A phonecall? A prayer? A seánce? Laura Kasiskche’s poem floats like a half-remembered dream, touching down on the edges of sense and reason just enough to suggest an animate, haunting, and unnameable truth. The poem deploys gothic imagery within a deceptively domestic schema: sleeping husbands and eavesdropping daughters, kitchen table conversations during Christmastime. You feel rather than see—because seeing would be incomplete—a delicate strand of unspoken reality between a mother and her daughter, and her future daughter, captured in a jar of salt water and held secret for thirty-six years.


 

 

my father’s body was simple,
it had a lack my body carried into

water.

 

from Fragile

by Victor Ugwu in Africa: An Anthology of Contemporary Poetry (hosted by Brittle Paper)

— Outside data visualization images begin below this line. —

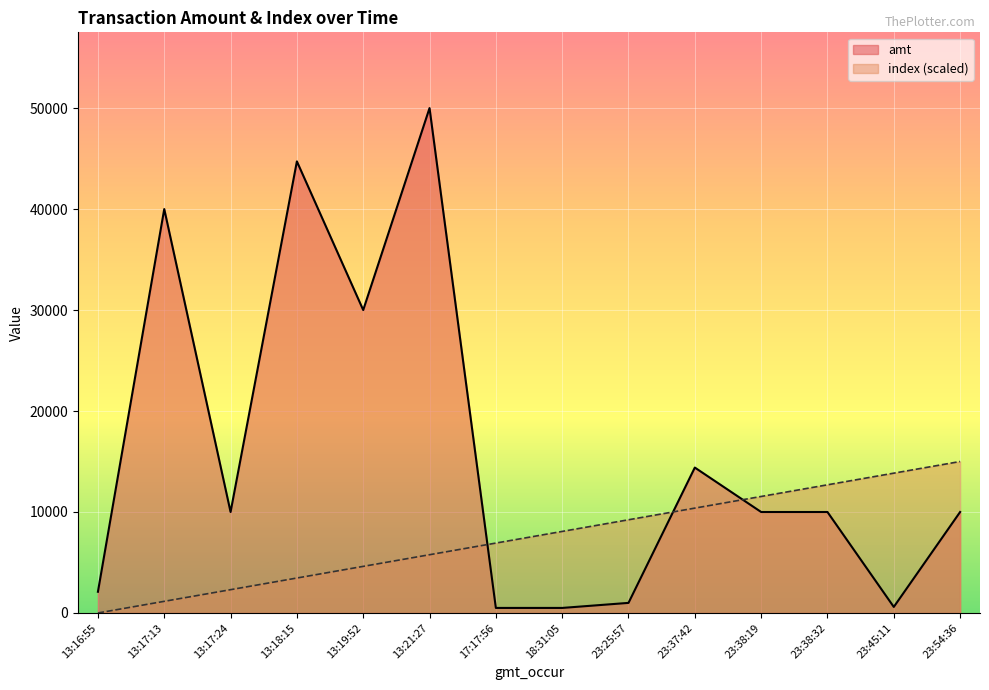

Which series changed the most between 13:17:13 and 23:38:19?

amt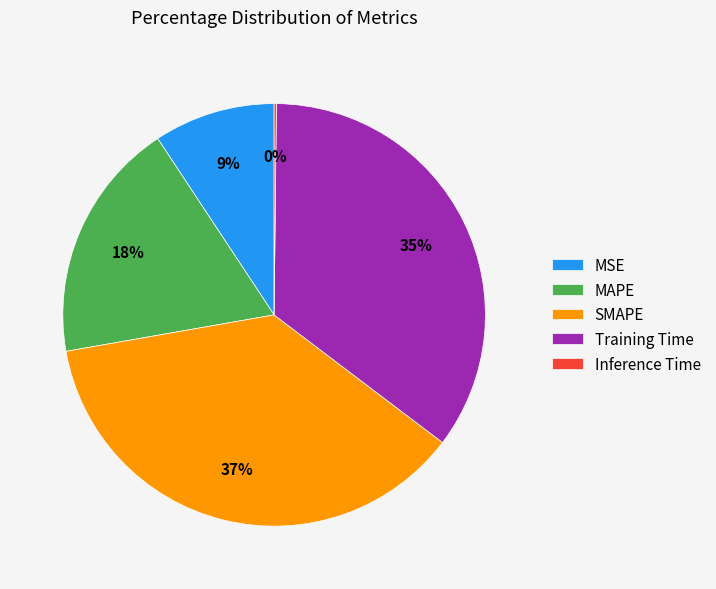

To the nearest percent, what is the difference between the largest and smallest slice percentages?

37%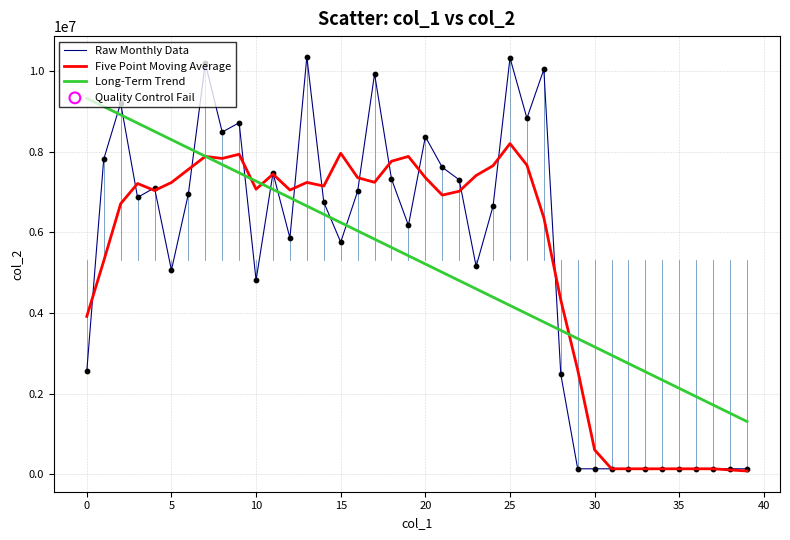

Which series has the largest range (max minus min)?

Raw Monthly Data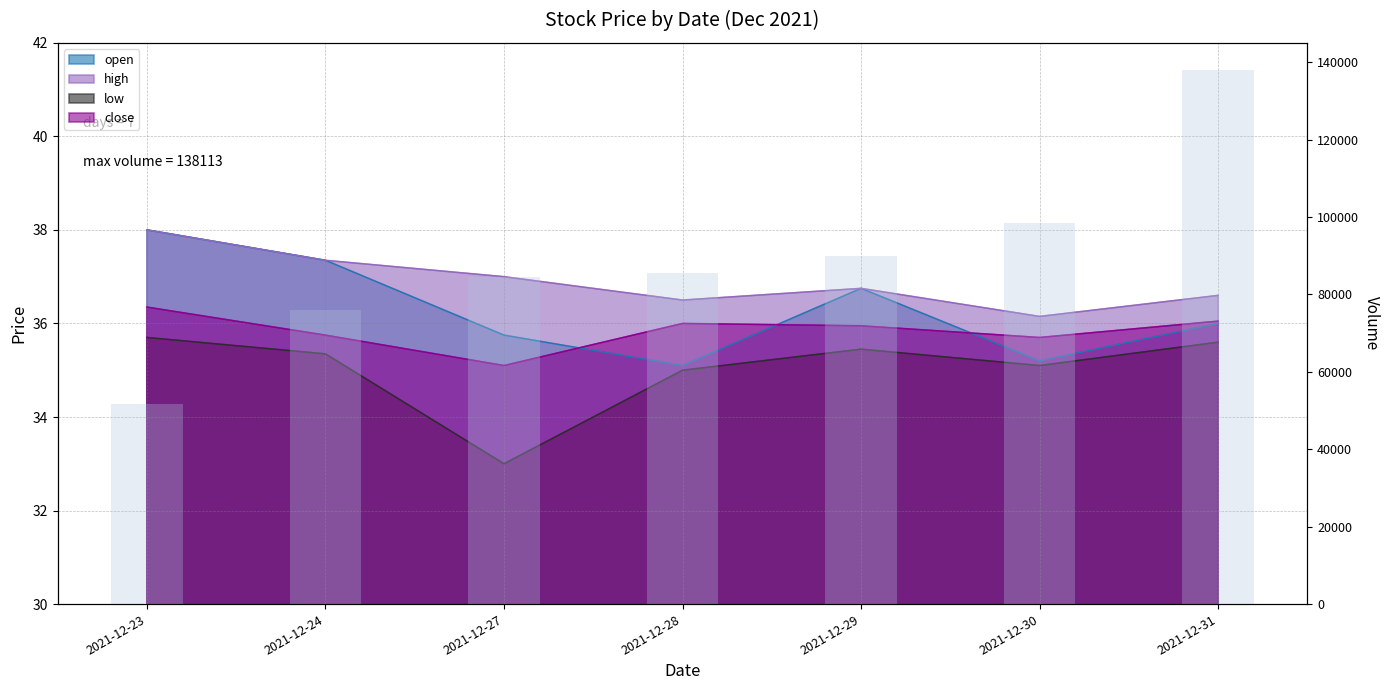

True or false: the data shows 57263 at 2021-12-29.

False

All families lie fragile in the end, none immune to trauma or pain or hidden hurt. The speaker’s display of family in “Fragile” shines familiar—the poem gives a sibling in distress, a mother losing her body to the family, a father lost, aching, lacking, but hopeful. Victor Ugwu performs the truism of poetry with “Fragile”: the specificity reveals the universality; and the poem serves us well to remind all that our family is neither alone nor special, a state of equitable fragility.


 

 

Our bones remodel themselves all the time, my father
through the phone. He is explaining to me how

deer lose their antlers each spring and people break
their knees and hips. Recently I have thought of changing

my hair and my attitude toward the person I love.

from Osteoclasts

by Madeleine Wattenburg in Sixth Finch

Great poems often reveal intimacy like the night’s first star, an authentic private exploration and search for truth amidst the dark void background of ambiguous, layered, unraveling reality. “Osteoclasts” is essentially a meditation on losing love, the speaker seeking answers in the bits of words and phrases and memories of her familial past, latching on, as we do, to the minutia of graspable fact: in this case, broken bones.